Kesekci, banyoyu daraltarak daha kompakt ve kullanışlı bir hale getirmiş. Yatak alanını da biraz küçülterek, giyinme odasını tek bir alanda toplayıp, dolap kapasitesini 2 katına çıkarmış. Genç odasına gelince, günümüzde tüm gençlerin ilgi alanı olan teknoloji ve bilgisayar oyunları, odanın kurgusunu şekillendirmiş. İki farklı oda birleştirilerek, çalışma/oyun ve uyuma/dinlenme alanları yaratılmış. İnteraktif oyun atmosferi, antrasit-gri tonlar ve loş aydınlatmalarla tamamlanmış. Gizli ışıklarda kullanılan daha canlı ve dinamik renkler ise bu yoğunluğu bir parça kırmış.
Milano’da renk kuramı ile ilgili bir eğitim alan iç mimar Fatih Kesekci; “Çizim sürecinde bilgisayar ortamında başlayan denemeler, şantiyede ve toplantılarda numunelerle yaptığımız alternatif kombinler ve cilahanelerde bizzat elimde karışım yapıp elde ettiğim renkler bu işin keyifli parçalarından,” diye anlatıyor.

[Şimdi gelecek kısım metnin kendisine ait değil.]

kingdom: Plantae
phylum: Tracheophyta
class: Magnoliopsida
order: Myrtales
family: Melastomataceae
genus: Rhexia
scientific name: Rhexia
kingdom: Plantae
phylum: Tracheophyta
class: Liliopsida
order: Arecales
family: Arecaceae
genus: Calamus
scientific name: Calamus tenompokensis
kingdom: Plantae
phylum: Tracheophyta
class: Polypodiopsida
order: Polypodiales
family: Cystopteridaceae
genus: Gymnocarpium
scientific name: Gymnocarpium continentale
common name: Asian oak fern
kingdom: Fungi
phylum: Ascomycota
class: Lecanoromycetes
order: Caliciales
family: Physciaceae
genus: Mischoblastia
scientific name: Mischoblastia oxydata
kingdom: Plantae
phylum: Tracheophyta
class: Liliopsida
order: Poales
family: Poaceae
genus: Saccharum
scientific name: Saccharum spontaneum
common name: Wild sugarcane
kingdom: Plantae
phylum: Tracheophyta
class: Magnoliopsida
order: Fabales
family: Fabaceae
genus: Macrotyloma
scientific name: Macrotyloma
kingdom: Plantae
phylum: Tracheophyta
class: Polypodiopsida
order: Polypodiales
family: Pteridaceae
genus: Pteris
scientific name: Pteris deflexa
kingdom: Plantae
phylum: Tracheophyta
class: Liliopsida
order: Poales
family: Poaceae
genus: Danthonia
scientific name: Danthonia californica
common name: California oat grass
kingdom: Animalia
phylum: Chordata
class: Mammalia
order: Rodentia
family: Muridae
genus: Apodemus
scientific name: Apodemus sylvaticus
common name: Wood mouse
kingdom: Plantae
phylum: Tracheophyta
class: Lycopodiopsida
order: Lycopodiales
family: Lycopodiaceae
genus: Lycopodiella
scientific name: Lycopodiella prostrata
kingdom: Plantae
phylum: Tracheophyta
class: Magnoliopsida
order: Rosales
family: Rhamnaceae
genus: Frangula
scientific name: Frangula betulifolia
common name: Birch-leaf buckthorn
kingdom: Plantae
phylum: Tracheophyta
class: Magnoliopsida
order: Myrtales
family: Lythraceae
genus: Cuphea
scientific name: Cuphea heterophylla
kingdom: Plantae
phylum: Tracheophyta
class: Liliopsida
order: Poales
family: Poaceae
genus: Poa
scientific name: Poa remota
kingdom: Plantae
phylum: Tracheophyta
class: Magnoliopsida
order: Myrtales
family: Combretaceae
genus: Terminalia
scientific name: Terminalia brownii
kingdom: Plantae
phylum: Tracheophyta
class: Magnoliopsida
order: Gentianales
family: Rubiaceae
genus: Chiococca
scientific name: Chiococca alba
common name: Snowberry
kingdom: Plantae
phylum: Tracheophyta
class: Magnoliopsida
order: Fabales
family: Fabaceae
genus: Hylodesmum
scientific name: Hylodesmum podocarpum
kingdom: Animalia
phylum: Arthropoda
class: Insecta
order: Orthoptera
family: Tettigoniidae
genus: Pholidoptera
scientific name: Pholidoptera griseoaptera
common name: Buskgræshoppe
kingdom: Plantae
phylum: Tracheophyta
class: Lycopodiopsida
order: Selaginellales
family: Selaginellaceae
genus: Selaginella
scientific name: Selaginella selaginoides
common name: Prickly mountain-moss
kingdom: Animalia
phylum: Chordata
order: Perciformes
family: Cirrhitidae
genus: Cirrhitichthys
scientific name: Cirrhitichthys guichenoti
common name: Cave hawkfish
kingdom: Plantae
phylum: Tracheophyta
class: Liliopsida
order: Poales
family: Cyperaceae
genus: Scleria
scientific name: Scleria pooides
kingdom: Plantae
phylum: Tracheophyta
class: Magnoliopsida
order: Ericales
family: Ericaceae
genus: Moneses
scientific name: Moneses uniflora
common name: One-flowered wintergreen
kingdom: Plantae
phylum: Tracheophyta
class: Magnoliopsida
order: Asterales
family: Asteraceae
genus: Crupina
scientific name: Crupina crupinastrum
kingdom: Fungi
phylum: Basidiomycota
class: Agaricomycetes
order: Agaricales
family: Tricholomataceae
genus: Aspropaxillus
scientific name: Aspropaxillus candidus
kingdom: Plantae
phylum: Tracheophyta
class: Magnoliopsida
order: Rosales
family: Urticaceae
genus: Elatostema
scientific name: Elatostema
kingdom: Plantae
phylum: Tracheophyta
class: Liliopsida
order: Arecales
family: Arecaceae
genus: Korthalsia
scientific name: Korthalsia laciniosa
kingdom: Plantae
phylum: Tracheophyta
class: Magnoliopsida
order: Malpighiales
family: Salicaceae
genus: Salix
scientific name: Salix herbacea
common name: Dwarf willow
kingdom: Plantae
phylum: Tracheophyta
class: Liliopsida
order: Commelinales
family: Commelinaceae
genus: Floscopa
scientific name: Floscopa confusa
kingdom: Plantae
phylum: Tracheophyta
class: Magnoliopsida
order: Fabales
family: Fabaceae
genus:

Evin genel tarzı modern bir alt zemin üzerine oturduğu için ana hatlarda, tüm diğer renklerle kombinlenebilen nötr tonlar kullanılmış. Ardından mekânlara göre renk paleti oluşturulmuş. Ebeveyn yatak odasında insanı sakinleştiren mavi ve yeşilin pastel tonları; salonda orta sehpa ve yemek masası ayağındaki özel dövme bakır malzemeden ilhamla kiremit tonları; mutfakta temiz ve sade bir görünüm sağlayan renkler tercih edilmiş.